- _THE PROBLEM_
Pull from the listing below every line from the one containing "pose: elev=256.2 azim=253.0" through the end of the listing, both ends included, and repeat them unchanged. Leave the pictures out of your answer.

========================================================================

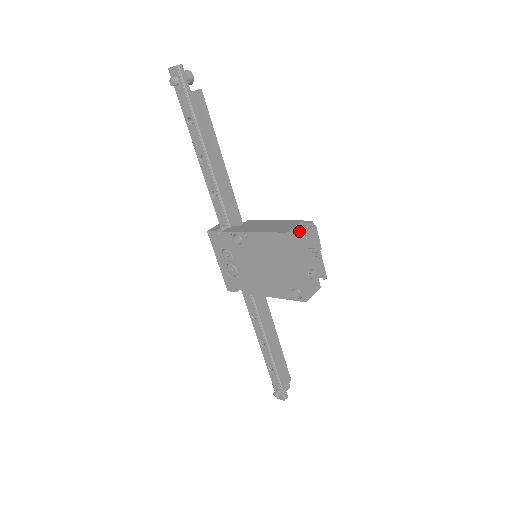
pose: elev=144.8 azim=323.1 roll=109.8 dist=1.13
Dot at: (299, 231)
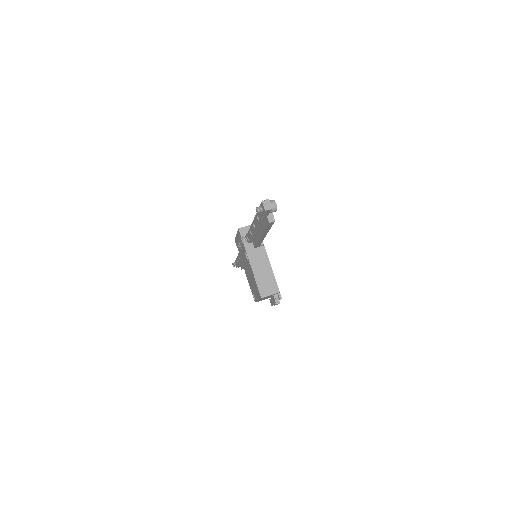
Dot at: occluded
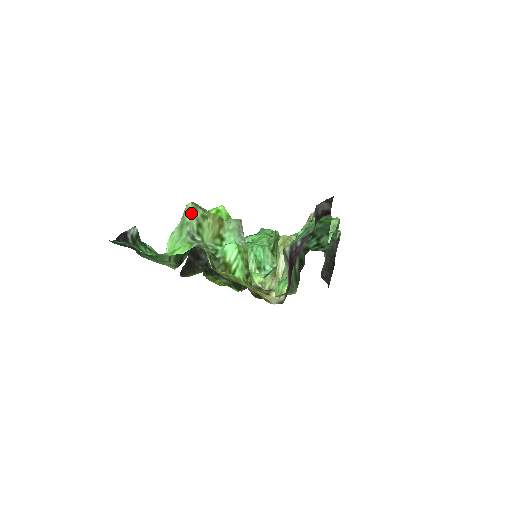
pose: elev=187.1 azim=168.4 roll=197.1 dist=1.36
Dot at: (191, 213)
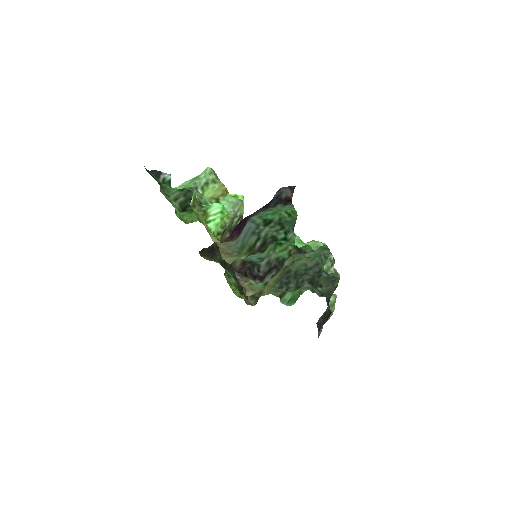
Dot at: (206, 173)
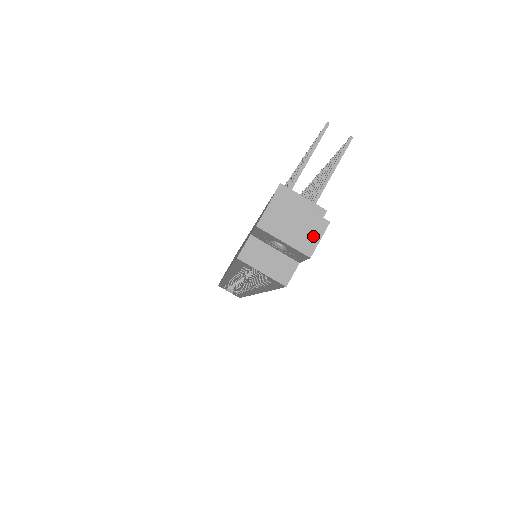
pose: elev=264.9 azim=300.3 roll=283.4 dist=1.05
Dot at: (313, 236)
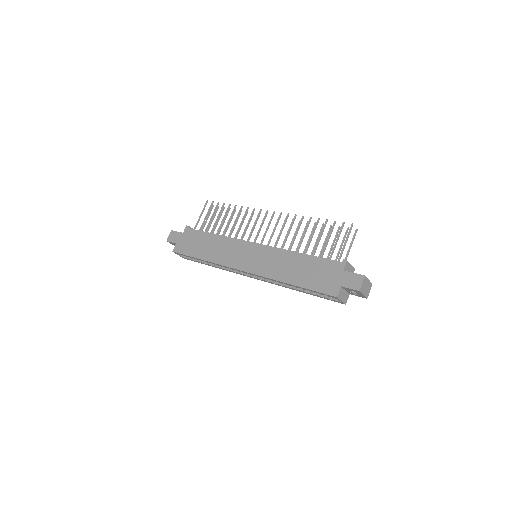
Dot at: (369, 290)
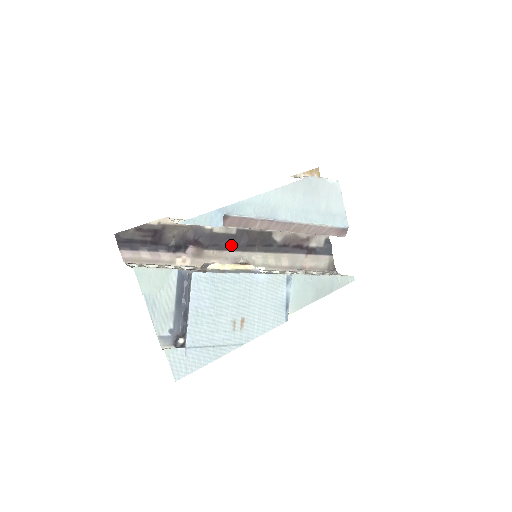
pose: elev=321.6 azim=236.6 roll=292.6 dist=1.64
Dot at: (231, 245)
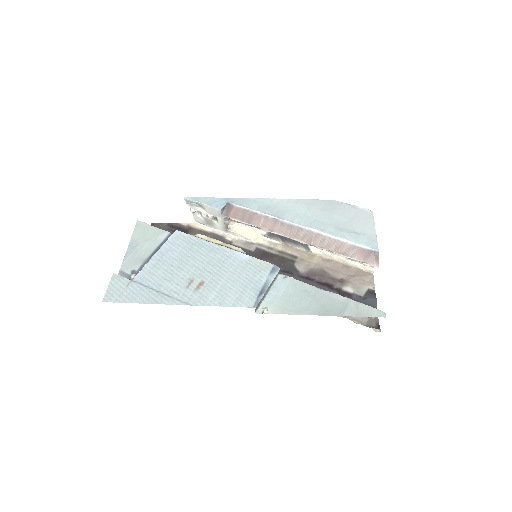
Dot at: occluded
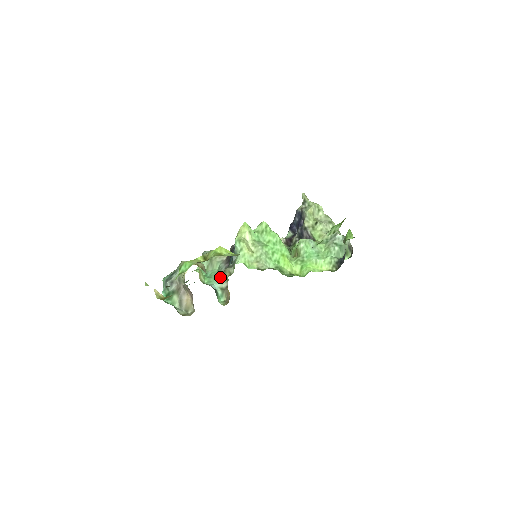
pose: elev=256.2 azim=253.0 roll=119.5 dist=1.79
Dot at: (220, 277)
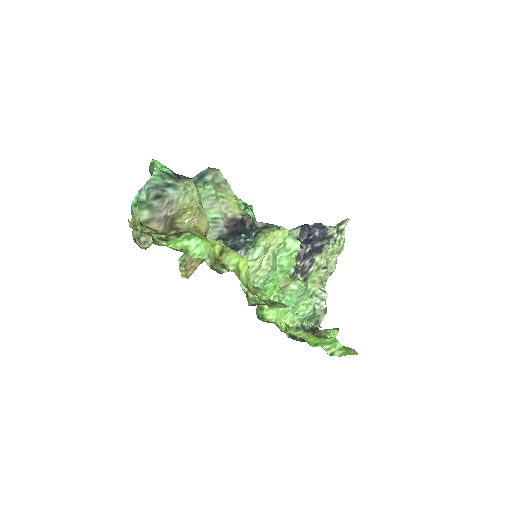
Dot at: occluded
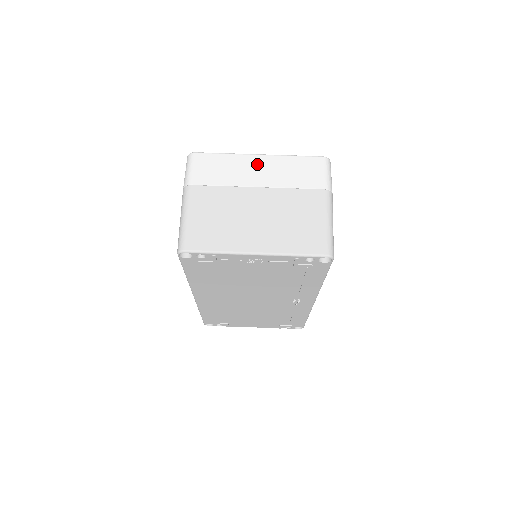
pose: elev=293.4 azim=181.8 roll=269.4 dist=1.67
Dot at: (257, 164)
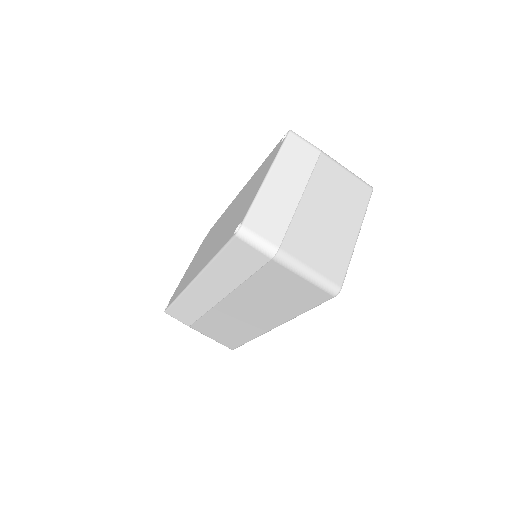
Dot at: (278, 182)
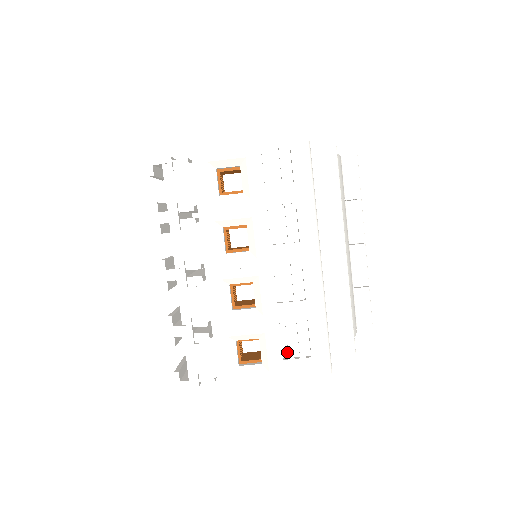
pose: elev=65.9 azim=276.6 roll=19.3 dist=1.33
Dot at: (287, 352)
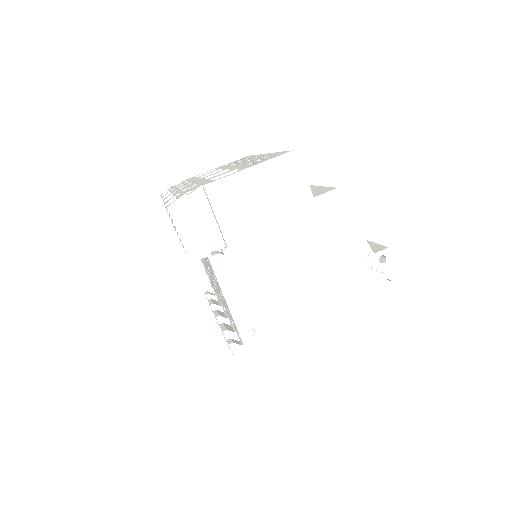
Dot at: occluded
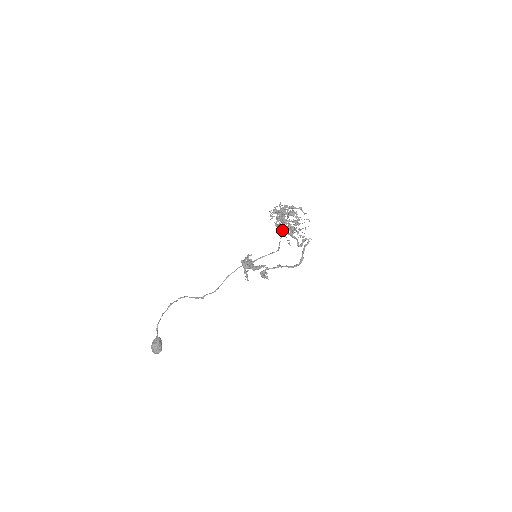
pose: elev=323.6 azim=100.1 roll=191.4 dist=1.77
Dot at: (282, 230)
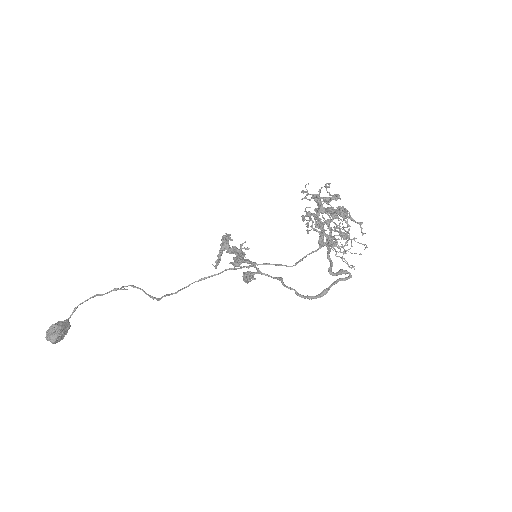
Dot at: occluded
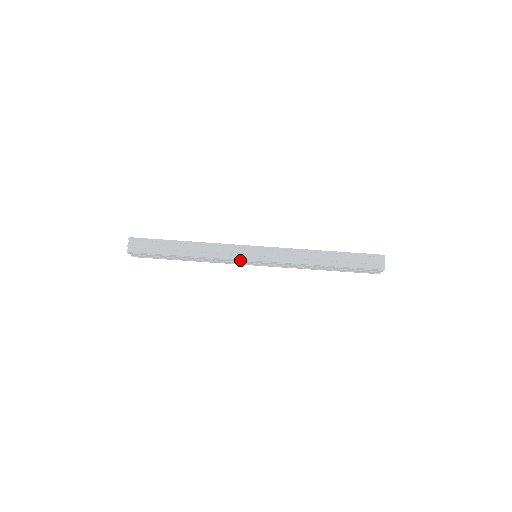
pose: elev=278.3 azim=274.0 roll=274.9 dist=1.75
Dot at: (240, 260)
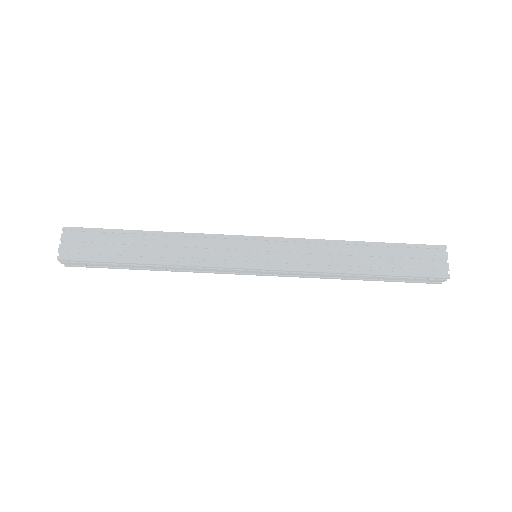
Dot at: occluded
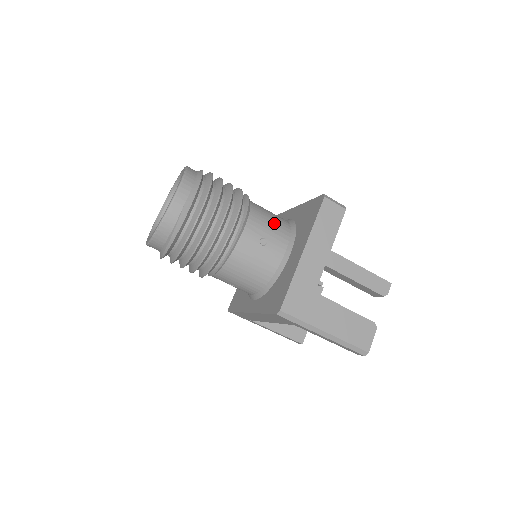
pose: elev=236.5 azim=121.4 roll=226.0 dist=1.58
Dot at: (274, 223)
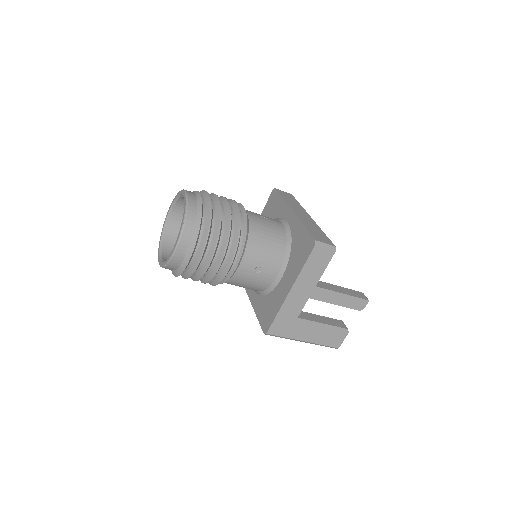
Dot at: (270, 249)
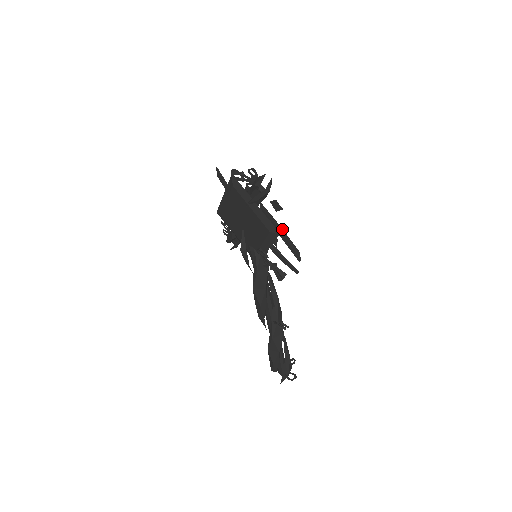
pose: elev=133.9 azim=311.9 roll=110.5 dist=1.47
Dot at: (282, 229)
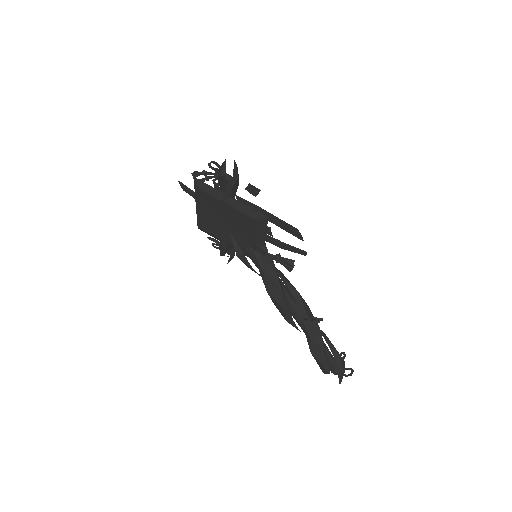
Dot at: (269, 213)
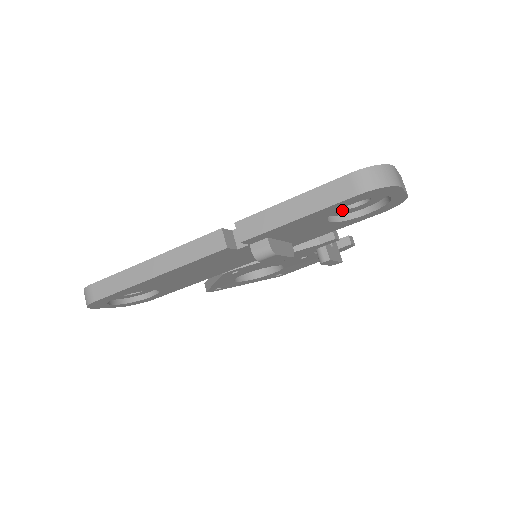
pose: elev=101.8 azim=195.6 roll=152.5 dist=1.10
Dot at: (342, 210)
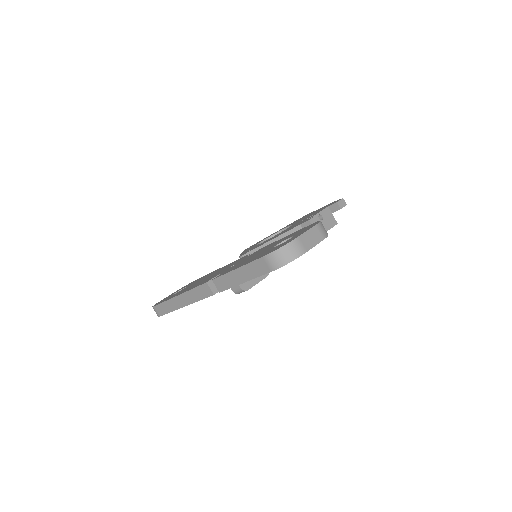
Dot at: occluded
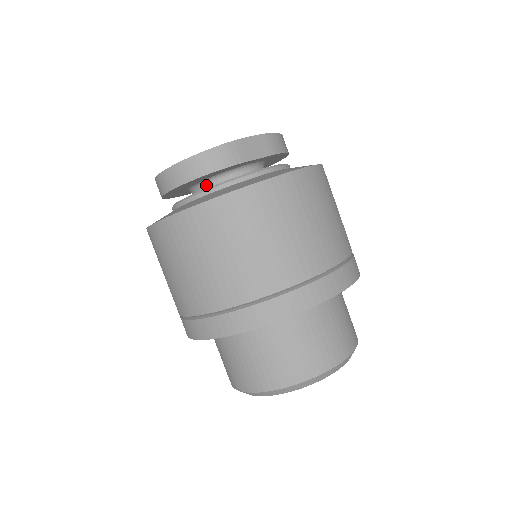
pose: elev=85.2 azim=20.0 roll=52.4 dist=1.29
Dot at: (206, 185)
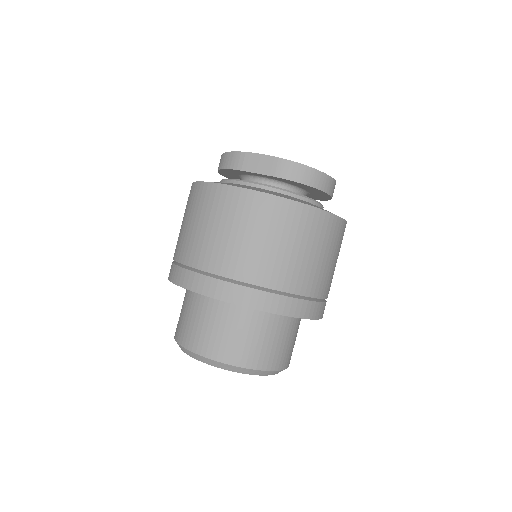
Dot at: occluded
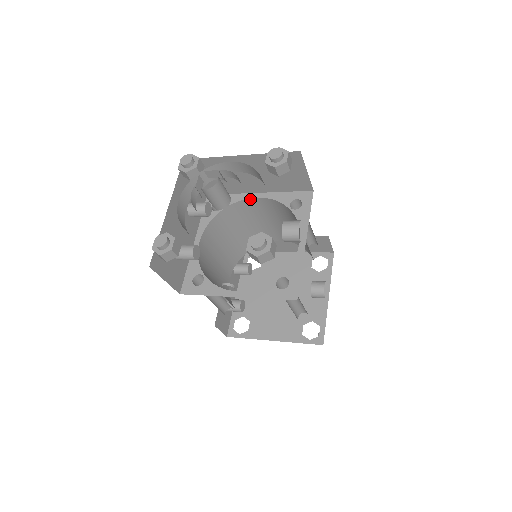
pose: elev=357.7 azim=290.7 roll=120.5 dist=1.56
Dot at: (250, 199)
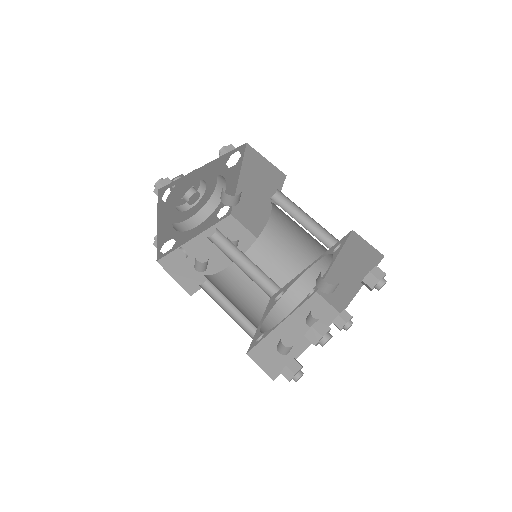
Dot at: (270, 221)
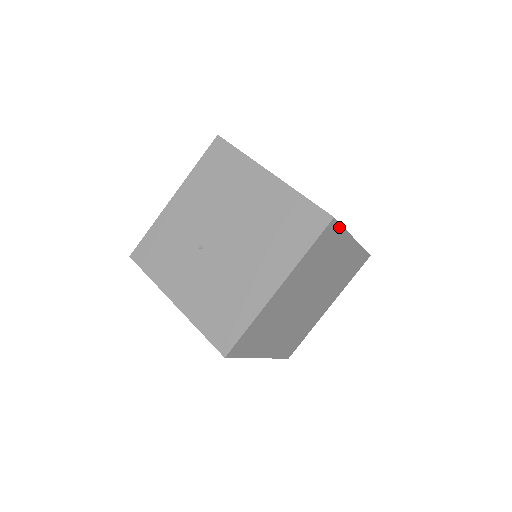
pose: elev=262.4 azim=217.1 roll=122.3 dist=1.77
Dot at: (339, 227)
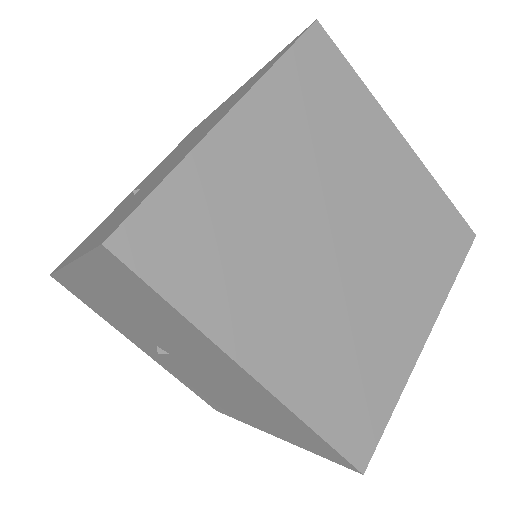
Dot at: (343, 62)
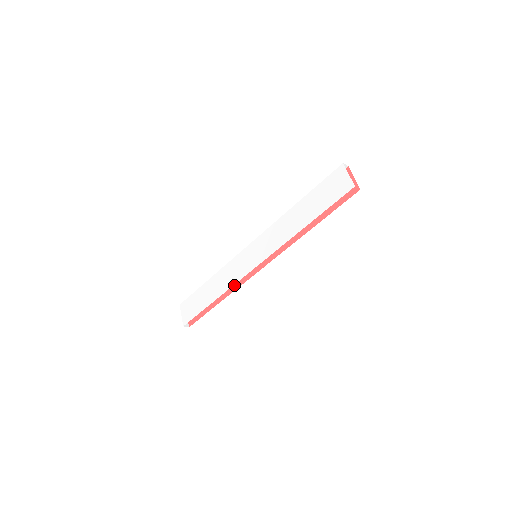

========================================================================

- _CORRECT OUTPUT_
pose: elev=256.2 azim=253.0 roll=119.5 dist=1.79
Dot at: (220, 277)
Dot at: occluded
pose: elev=293.4 azim=181.8 roll=269.4 dist=1.67
Dot at: (257, 164)
Dot at: (278, 182)
pose: elev=65.9 azim=276.6 roll=19.3 dist=1.33
Dot at: (287, 352)
Dot at: occluded
pose: elev=323.6 azim=100.1 roll=191.4 dist=1.77
Dot at: (282, 230)
Dot at: occluded
pose: elev=278.3 azim=274.0 roll=274.9 dist=1.75
Dot at: (240, 260)
Dot at: occluded
pose: elev=236.5 azim=121.4 roll=226.0 dist=1.58
Dot at: (274, 223)
Dot at: (270, 249)
pose: elev=133.9 azim=311.9 roll=110.5 dist=1.47
Dot at: (282, 229)
Dot at: (269, 213)
pose: elev=101.8 azim=195.6 roll=152.5 dist=1.10
Dot at: (342, 210)
Dot at: occluded
pose: elev=85.2 azim=20.0 roll=52.4 dist=1.29
Dot at: (206, 185)
Dot at: occluded
pose: elev=357.7 azim=290.7 roll=120.5 dist=1.56
Dot at: (250, 199)
Dot at: (270, 221)
pose: elev=262.4 azim=217.1 roll=122.3 dist=1.77
Dot at: (339, 227)
Dot at: (343, 62)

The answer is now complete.